Leveraging Static Typing to Manage Object State

alex-blog
There has been a lot of talk in the software engineering world about the pains associated with OOP and specifically mutable state. Side-effect free Functional Programming is often touted as a solution. While there are some salient points on mutability, the real issues arise from naive use of implicitly mutable objects. If done properly, mutable state can be a useful tool for reasoning about code, and can guide future developers naturally and seamlessly towards correct code changes. In this post we’ll share some of our headaches that led to a principle of class design–using types to indicate object state.

Stateful Collaborators

Let’s start with an example.
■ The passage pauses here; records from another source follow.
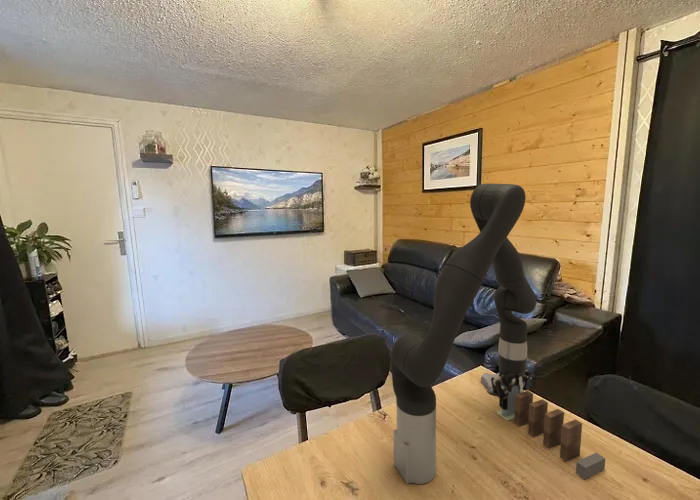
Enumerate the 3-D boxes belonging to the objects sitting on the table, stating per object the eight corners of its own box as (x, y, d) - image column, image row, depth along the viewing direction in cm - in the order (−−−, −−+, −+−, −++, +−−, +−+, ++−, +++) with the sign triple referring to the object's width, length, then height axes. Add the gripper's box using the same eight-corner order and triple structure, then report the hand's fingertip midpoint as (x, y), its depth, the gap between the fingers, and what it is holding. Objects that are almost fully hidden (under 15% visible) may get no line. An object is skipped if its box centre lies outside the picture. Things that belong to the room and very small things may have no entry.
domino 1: (506, 415, 93) (507, 387, 92) (501, 412, 95) (502, 385, 94) (518, 411, 95) (519, 383, 94) (514, 408, 97) (515, 381, 95)
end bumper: (584, 479, 72) (585, 468, 72) (575, 473, 74) (576, 461, 73) (604, 469, 74) (605, 458, 74) (595, 463, 76) (596, 452, 76)
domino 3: (533, 437, 85) (534, 407, 84) (527, 433, 87) (529, 403, 86) (546, 432, 87) (547, 402, 86) (540, 428, 89) (542, 399, 87)
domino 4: (548, 449, 81) (550, 417, 80) (542, 445, 83) (544, 413, 81) (562, 443, 83) (564, 412, 82) (556, 439, 84) (558, 408, 83)
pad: (506, 420, 92) (506, 420, 92) (496, 412, 96) (496, 412, 96) (524, 414, 95) (524, 413, 95) (513, 406, 98) (513, 406, 98)
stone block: (526, 401, 104) (512, 379, 113) (528, 390, 102) (514, 368, 111) (490, 403, 104) (479, 381, 114) (491, 391, 103) (479, 370, 112)
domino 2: (518, 426, 90) (520, 397, 88) (514, 423, 91) (515, 394, 90) (531, 422, 91) (533, 393, 90) (526, 418, 93) (528, 390, 91)
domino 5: (565, 462, 77) (568, 428, 76) (559, 457, 78) (561, 424, 77) (579, 455, 79) (582, 423, 77) (573, 451, 80) (575, 419, 79)
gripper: (504, 364, 87) (502, 420, 89) (541, 353, 92) (538, 407, 94) (483, 352, 94) (482, 405, 96) (519, 343, 99) (517, 393, 101)
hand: (510, 405), depth 95 cm, fingers closed on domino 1, 4 cm apart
At Rescale we use a REST API to keep track of metadata about a job. Our worker nodes query the API to get information about what virtual hardware to spin up, and our cluster nodes query it to get information about what analysis to run. Both of them authenticate by passing an encrypted token. Our first client interface looked something like this:

public interface JobMetadataClient {
  Analysis getAnalysis(long jobId, Credentials credentials);
  CoreSummary getCoreSummary(long jobId, Credentials credentials);
  ...
}

This interface was good for ensuring that we always passed the correct credentials with each request, but it was a little cumbersome. As we refactored old code to use the new API client, we had to create credentials for each method call. Each worker takes a task for a job and then will make many requests using that job’s authentication token, so we constantly had to create identical credentials objects or pass one around. That made it a hassle to rely on the API as heavily as we wanted.
Our next thought was that we could have a worker set credentials on its API client once, when it pulls a task for a job, and then let all of the helper objects use the client with the assumption that it had already gotten its credentials. The interface was then something like:

public interface JobMetadataClient {
  void setCredentials(Credentials credentials);
  Analysis getAnalysis(long jobId);
  CoreSummary getCoreSummary(long jobId);
 ...
}

Most calling code could now just call the query methods without worrying about credentials. This accomplished the goal of making it much easier to use the API client methods but whenever we introduced the client into a new area of the codebase we would forget to set credentials. It also led us to write code that made implicit assumptions about the context under which it ran, and was hence less reusable and more fragile. Changes to one part of the system had the potential to break other parts, which is one of the principle things to avoid in software systems.
The first implementation is what I’ll call a single-state collaborator. It is just a bag of methods, and developers can easily reason about its behavior when they have an instance. The second does not make things so apparent because it has an implicit state change. If a developer gets a hold of an instance, they see that they can call query methods and those methods will probably work. Understanding the authentication state requires more knowledge of the system.
There’s a better design that leverages static typing to make the authentication state immediately apparent to future developers. We can go back to our first client interface and require credentials on every method call, but also provide a wrapper class whose type indicates its state:

public interface JobMetadataClient {
  Analysis getAnalysis(long jobId, Credentials credentials);
  CoreSummary getCoreSummary(long jobId, Credentials credentials);
  ...
}
...
public class AuthenticatedMetadataClient {
  private final Credentials credentials;
  private final JobMetadataClient metadataClient;
  public Analysis getAnalysis(long jobId) {
    return this.metadataClient.getAnalysis(jobId, this.credentials);
  }
  ...
}

Now if a developer works on a class that has an instance of AuthenticatedMetadataClient as a collaborator, they know for sure that it has authentication and that it will not lose it. If we write new classes that take an instance of AuthenticatedMetadataClient in their constructors, those classes can only be used when authentication has already been provided. Future developers will see from the class what they can do with the client objects, and their IDEs will suggest appropriate methods. They won’t need to keep as much information about the whole system in their heads in order to reason about parts of it. Those are powerful tools for working in the codebase.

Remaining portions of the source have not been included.